Après le dîner, qui fut très-agréable, et sur un ton soutenu de charmante médisance et de jolie corruption, Rastignac et de Marsay accompagnèrent le vidame et Victurnien à l’Opéra pour pouvoir les suivre chez mademoiselle des Touches. Ces deux roués y allèrent à l’heure calculée où devait finir la lecture d’une tragédie, ce qu’ils regardaient comme la chose la plus malsaine à prendre entre onze heures et minuit. Ils venaient pour espionner Victurnien et le gêner par leur présence : véritable malice d’écolier, mais aigrie par le fiel du dandy jaloux.
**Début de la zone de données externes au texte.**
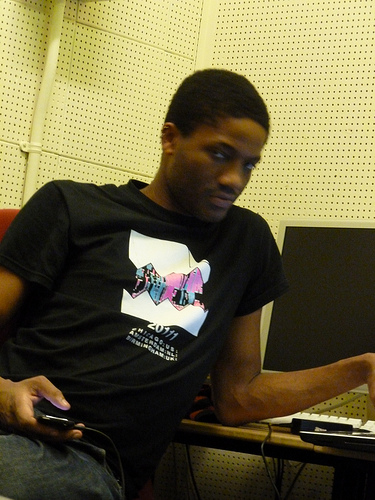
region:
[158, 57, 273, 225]
a young man's face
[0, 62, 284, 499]
a young man sitting down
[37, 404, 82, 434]
a charging phone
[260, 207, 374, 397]
part of a computer monitor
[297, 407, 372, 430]
part of a computer keyboard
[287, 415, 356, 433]
laptop power chord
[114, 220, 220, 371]
male t-shirt art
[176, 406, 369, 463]
top of a computer desk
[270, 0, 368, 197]
perforated divider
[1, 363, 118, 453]
a hand holding a charding device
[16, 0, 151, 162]
White pegboard enclosed cubicle.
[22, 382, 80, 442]
Cell phone lit up in man's hand.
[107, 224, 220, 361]
Black tee shirt with a white, purple and blue design.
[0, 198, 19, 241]
Red office chair in the background.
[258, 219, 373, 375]
Large monitor with a twenty one inch screen.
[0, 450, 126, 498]
Blue jeans that appear black.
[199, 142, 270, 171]
Suspicious eyes following the camera.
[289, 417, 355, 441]
Electrical connection for desk top printer.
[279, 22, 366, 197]
A zillion holes in the side of the cubicle.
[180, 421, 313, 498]
Computer wires tangled under a computer desk.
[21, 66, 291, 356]
a man wearing a black t-shirt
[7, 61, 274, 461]
a man holding a cell phone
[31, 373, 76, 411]
the thumb of a man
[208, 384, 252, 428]
the elbow of a man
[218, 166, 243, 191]
the nose of a man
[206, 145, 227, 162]
the eye of a man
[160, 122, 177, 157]
the ear of a man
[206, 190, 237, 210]
the mouth of a man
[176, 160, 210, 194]
the cheek of a man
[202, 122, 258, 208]
the face of a man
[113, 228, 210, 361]
logo on front of shirt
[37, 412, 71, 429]
cell phone in hand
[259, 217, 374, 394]
computer monitor on desk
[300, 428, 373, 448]
bottom of laptop on desk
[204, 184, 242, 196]
little mustache on man's lip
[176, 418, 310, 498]
bunch of cords hanging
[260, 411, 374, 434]
computer keyboard on desk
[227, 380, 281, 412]
veins popping out of arm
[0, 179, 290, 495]
black shirt on man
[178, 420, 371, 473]
desk with stuff on it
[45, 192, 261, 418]
the shirt is black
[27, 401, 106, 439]
the phone is on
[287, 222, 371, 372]
the scrren is off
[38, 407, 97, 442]
the phone has a cable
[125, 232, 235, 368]
the shirt has an image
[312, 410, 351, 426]
the keyboard is white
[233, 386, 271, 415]
veins are on the hand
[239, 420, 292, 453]
the table is wooden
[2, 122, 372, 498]
the guy is looking at the camera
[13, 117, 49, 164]
pipe is on the wall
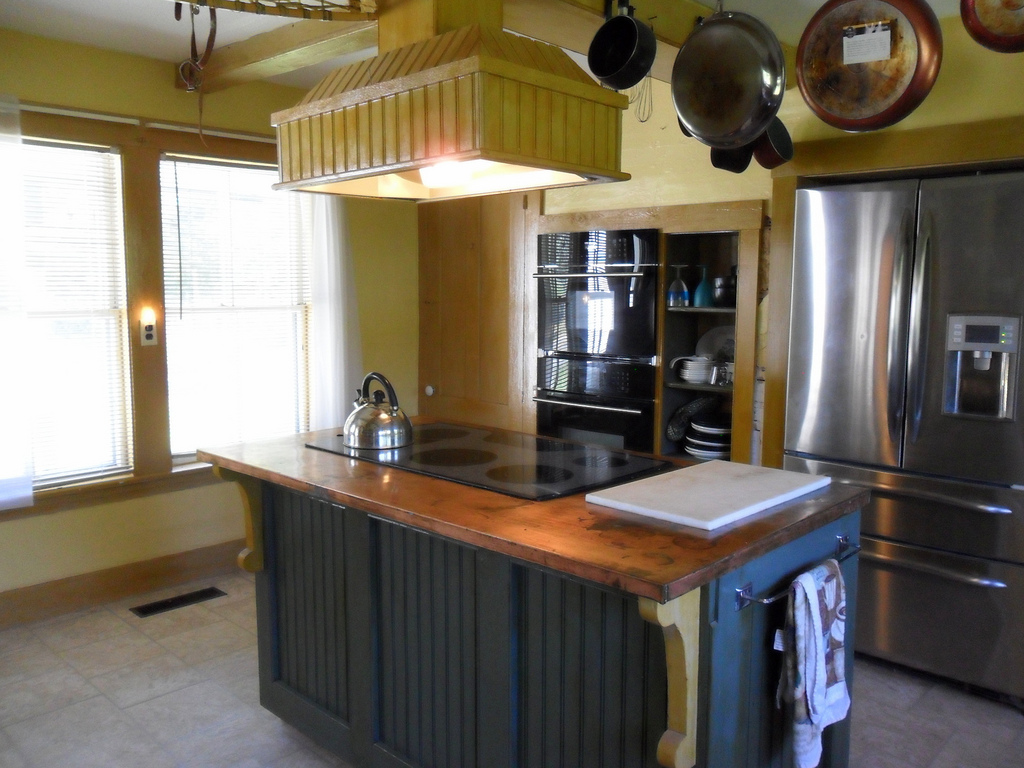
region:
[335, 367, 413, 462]
Silver tea-pot with a black handle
Victurnien avait cette effronterie de page qui aide beaucoup à l’aisance ; aussi, en observant le nouveau-venu faisant son entrée, Rastignac s’étonna-t-il de sa prompte initiation aux belles manières du moment.

— Ce petit d’Esgrignon ira loin, n’est-ce pas ? dit-il à son compagnon.

— C’est selon, répondit de Marsay, mais il va bien.

Le vidame présenta le jeune comte à l’une des duchesses les plus aimables, les plus légères de cette époque, et dont les aventures ne firent explosion que cinq ans après. Dans tout l’éclat de sa gloire soupçonnée déjà de quelques légèretés, mais sans preuve, elle obtenait alors le relief que prête à une femme comme à un homme la calomnie parisienne : la calomnie n’atteint jamais les médiocrités qui enragent de vivre en paix. Cette femme était enfin la duchesse de Maufrigneuse, une demoiselle d’Uxelles, dont le beau-père existait encore, et qui ne fut princesse de Cadignan que plus tard. Amie de la duchesse de Langeais, amie de la vicomtesse de Beauséant, deux splendeurs disparues, elle était intime avec la marquise d’Espard, à qui elle disputait en ce moment la fragile royauté de la Mode. Une parenté considérable la protégea pendant long-temps ; mais elle appartenait à ce genre de femmes qui, sans qu’on sache à quoi, où, ni comment, dévoreraient les revenus de la Terre et ceux de la Lune si l’on pouvait les toucher. Son caractère ne faisait que se dessiner, de Marsay seul l’avait approfondi. En voyant le vidame amenant Victurnien à cette délicieuse personne, ce redouté dandy se pencha vers l’oreille de Rastignac.